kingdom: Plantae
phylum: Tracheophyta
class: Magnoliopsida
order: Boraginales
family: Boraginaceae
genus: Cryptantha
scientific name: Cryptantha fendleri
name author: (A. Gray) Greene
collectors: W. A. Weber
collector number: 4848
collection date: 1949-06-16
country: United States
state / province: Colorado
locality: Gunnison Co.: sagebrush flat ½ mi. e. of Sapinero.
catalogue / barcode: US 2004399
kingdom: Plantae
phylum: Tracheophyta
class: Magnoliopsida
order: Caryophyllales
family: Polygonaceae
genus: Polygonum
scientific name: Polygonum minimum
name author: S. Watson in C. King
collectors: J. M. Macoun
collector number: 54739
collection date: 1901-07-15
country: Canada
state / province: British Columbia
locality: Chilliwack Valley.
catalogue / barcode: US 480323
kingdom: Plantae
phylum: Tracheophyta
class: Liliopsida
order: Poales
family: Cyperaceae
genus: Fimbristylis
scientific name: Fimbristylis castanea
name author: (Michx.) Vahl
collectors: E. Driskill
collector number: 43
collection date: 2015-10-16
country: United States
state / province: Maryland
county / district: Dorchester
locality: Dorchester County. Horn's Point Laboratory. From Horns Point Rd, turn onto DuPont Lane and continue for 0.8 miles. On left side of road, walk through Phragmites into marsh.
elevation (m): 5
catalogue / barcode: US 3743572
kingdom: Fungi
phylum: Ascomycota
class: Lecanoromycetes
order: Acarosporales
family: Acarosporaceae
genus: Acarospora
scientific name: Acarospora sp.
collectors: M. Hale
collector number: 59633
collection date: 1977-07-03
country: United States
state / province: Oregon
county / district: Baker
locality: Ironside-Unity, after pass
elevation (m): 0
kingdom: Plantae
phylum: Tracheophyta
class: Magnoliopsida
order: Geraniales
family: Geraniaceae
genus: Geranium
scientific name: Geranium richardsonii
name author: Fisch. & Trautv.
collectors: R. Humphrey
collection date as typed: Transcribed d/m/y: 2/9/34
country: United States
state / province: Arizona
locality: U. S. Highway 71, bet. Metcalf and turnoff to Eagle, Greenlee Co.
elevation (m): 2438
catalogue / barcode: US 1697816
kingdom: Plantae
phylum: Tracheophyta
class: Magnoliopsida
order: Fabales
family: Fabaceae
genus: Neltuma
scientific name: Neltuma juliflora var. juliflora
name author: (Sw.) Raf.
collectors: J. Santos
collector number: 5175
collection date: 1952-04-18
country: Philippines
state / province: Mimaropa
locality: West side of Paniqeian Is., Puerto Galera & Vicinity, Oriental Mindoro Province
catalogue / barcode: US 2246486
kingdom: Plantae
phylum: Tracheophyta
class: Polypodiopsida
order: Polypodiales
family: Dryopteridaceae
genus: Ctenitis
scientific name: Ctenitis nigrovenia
********
### What you have to do
Reproduce all of the data above, switching every "catalogue / barcode" to "catalog number" and leaving everything else unchanged.

### Exercise answer
kingdom: Plantae
phylum: Tracheophyta
class: Magnoliopsida
order: Boraginales
family: Boraginaceae
genus: Cryptantha
scientific name: Cryptantha fendleri
name author: (A. Gray) Greene
collectors: W. A. Weber
collector number: 4848
collection date: 1949-06-16
country: United States
state / province: Colorado
locality: Gunnison Co.: sagebrush flat ½ mi. e. of Sapinero.
catalog number: US 2004399
kingdom: Plantae
phylum: Tracheophyta
class: Magnoliopsida
order: Caryophyllales
family: Polygonaceae
genus: Polygonum
scientific name: Polygonum minimum
name author: S. Watson in C. King
collectors: J. M. Macoun
collector number: 54739
collection date: 1901-07-15
country: Canada
state / province: British Columbia
locality: Chilliwack Valley.
catalog number: US 480323
kingdom: Plantae
phylum: Tracheophyta
class: Liliopsida
order: Poales
family: Cyperaceae
genus: Fimbristylis
scientific name: Fimbristylis castanea
name author: (Michx.) Vahl
collectors: E. Driskill
collector number: 43
collection date: 2015-10-16
country: United States
state / province: Maryland
county / district: Dorchester
locality: Dorchester County. Horn's Point Laboratory. From Horns Point Rd, turn onto DuPont Lane and continue for 0.8 miles. On left side of road, walk through Phragmites into marsh.
elevation (m): 5
catalog number: US 3743572
kingdom: Fungi
phylum: Ascomycota
class: Lecanoromycetes
order: Acarosporales
family: Acarosporaceae
genus: Acarospora
scientific name: Acarospora sp.
collectors: M. Hale
collector number: 59633
collection date: 1977-07-03
country: United States
state / province: Oregon
county / district: Baker
locality: Ironside-Unity, after pass
elevation (m): 0
kingdom: Plantae
phylum: Tracheophyta
class: Magnoliopsida
order: Geraniales
family: Geraniaceae
genus: Geranium
scientific name: Geranium richardsonii
name author: Fisch. & Trautv.
collectors: R. Humphrey
collection date as typed: Transcribed d/m/y: 2/9/34
country: United States
state / province: Arizona
locality: U. S. Highway 71, bet. Metcalf and turnoff to Eagle, Greenlee Co.
elevation (m): 2438
catalog number: US 1697816
kingdom: Plantae
phylum: Tracheophyta
class: Magnoliopsida
order: Fabales
family: Fabaceae
genus: Neltuma
scientific name: Neltuma juliflora var. juliflora
name author: (Sw.) Raf.
collectors: J. Santos
collector number: 5175
collection date: 1952-04-18
country: Philippines
state / province: Mimaropa
locality: West side of Paniqeian Is., Puerto Galera & Vicinity, Oriental Mindoro Province
catalog number: US 2246486
kingdom: Plantae
phylum: Tracheophyta
class: Polypodiopsida
order: Polypodiales
family: Dryopteridaceae
genus: Ctenitis
scientific name: Ctenitis nigrovenia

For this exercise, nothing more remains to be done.